▸ DIRECTIONS: Display every line of the data that contains the word "lists".

---

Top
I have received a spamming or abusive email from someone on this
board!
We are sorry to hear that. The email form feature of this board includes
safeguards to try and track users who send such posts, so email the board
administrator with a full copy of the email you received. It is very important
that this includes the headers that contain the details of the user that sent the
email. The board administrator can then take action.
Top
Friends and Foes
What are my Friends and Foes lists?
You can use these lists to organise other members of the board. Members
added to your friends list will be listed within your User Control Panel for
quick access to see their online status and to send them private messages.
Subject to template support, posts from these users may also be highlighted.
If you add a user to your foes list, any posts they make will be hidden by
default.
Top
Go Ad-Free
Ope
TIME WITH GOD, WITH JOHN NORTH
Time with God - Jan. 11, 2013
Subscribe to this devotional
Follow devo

---

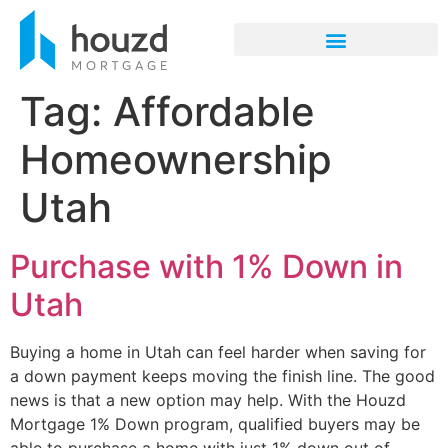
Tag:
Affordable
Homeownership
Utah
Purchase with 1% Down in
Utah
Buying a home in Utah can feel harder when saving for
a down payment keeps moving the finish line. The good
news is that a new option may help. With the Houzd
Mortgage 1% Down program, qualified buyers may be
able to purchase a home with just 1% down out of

---

▸ RESPONSE AREA:
What are my Friends and Foes lists?
You can use these lists to organise other members of the board. Members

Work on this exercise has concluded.